Para alimentar la fe incipiente de las comunidades cristianas que iba fundando, Pablo de Tarso les escribía cartas: las epístolas que aún hoy se leen en las celebraciones litúrgicas. Eran textos que circulaban entre los fieles, enseñándoles la práctica de la fe, resolviendo sus dudas doctrinales, alentándolos a permanecer como luces ardientes en un mundo oscurecido por las tinieblas de la ignorancia del pecado.

Transcurridos casi dos mil años, la Biblia no ha perdido actualidad, ni pertinencia, para cristianos y para no cristianos. No conocer la Sagrada Escritura no es sólo una grave manifestación de ignorancia religiosa, sino también una ineludible señal de incultura. No sólo son los italianos los que tienen que leer la Divina Comedia, ni los británicos los únicos que deben conocer las obras de Shakespeare.

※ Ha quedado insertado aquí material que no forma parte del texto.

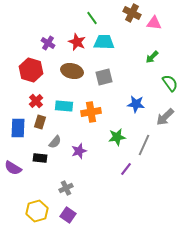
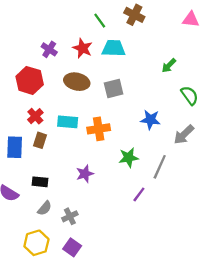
brown cross: (132, 13) -> (134, 15), moved
pink triangle: (154, 23) -> (191, 19), moved
gray semicircle: (55, 142) -> (45, 208), moved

Dios no es de ningún país y es de todos. Por eso, la Palabra divina no se confunde con ninguna cultura o época., trasciende todas las fronteras y sobrepasa todas las civilizaciones. Es de siempre y para siempre. Es intemporal, sin dejar de ser de cada tiempo y lugar. Es universal, siendo personal para todos y cada uno de los hombres, porque es un lugar privilegiado de encuentro íntimo con Dios. Es una explicación del mundo, y también un mapa de la felicidad. Habla de Dios, omnipotente y creador,  que es, sobre todo, amor y que, en su Hijo, Cristo, es camino, verdad y vida. Porque enseña a amar, enseña a vivir. Promete la bienaventuranza en el más allá, y llena también de alegría y esperanza la vida terrena. ¡Cuantas personas encuentran, en las páginas del texto sagrado, la más profunda y plena razón de su vivir!

Quien lee la Biblia no permanece indiferente ante el libro que, no en vano, es la obra más editada de todos los tiempos. Si acepta el diálogo interpelante de los evangelios de Mateo, Marcos, Lucas y Juan, los únicos que son, verdaderamente, según Jesucristo, es muy probable que se de cuenta de que ese texto no es sólo la más valiosa obra de literatura universal, sino una carta íntima que Dios ha escrito a cada ser humano. Y entonces, sea creyente, ateo, gnóstico indiferente, comprenderá por qué razón, en cada misa, después de la proclamación del evangelio, el celebrante Lo besa. Un gesto de amor que, si no fuera unido al propósito de realizar en la vida la Palabra de Dios, sería una traición, como el beso de Judas.